## Task requirements
[1] Name every national team mentioned in the football newsletter.
[2] According to the football newsletter, what was the final score of the England and Italy match at Molineux?
[3] Carry on writing the football newsletter from its last sentence, in the same voice.

## Article
■ ■ ■ ■ ■ ■ ■

Hello readers. It’s Monday 13 June, the sun is shining, the bees are buzzing, the sound of leather on willow is ringing around local parks and Fiver checks fixture list the football season still hasn’t effing finished! Yes, by the time you read this, Kazakhstan v Slovakia will be seamlessly rolling into Azerbaijan v Belarus in a Nations League C3 double-header whose main use appears to be helping us fill our word count. There are more matches later on too but, to be honest with you, we’re about as keen to check them as England and Italy players appeared to be about entertaining a crowd of 2,000 schoolchildren at Molineux on Saturday. That tired and tepid encounter predictably ended 0-0, the highlight of which was the high-pitched booing at full-time – proof that the next generation of English crowds with a sense of entitlement is safe and well.

■ ■ ■ ■ ■ ■ ■

## Dataset excerpt
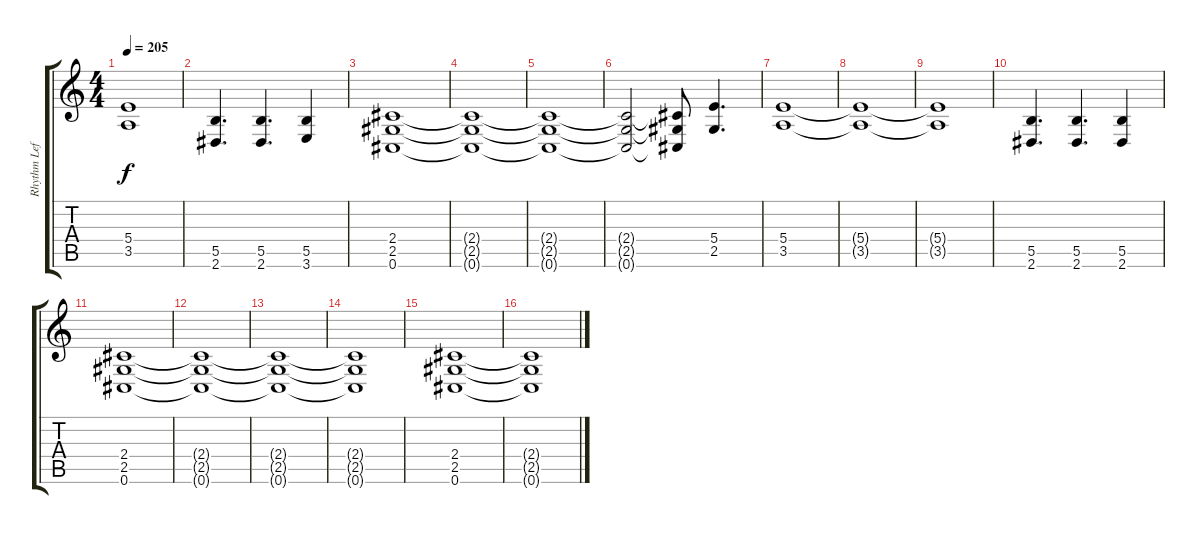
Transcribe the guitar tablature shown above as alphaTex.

■ ■ ■ ■ ■ ■ ■

## Solved problems
[1] Kazakhstan, Slovakia, Azerbaijan, Belarus, England, Italy

[2] It ended 0-0.

[3]
“There’s been a little bit of a lack of sharpness in [attacking] areas across the three matches,” sniffed Gareth Southgate afterwards, as his groaning players crawled back to their beds to prepare for another game against Hungary. To be fair to Southgate and other sensible managers around Europe, some overworked squad members have not been force-fed the overcooked four-course Nations League meal. But in a year when the domestic European season is kicking off early to clear space for a controversial World Cup earmarked as a winter edition for just the seven long years, Uefa might have thought harder about how to schedule its most pointless tournament [yeah, we’re actually digging Tin Pot – Fiver Ed]. Mind you, some of their bigwigs do tend to go missing when they have important things to sort out.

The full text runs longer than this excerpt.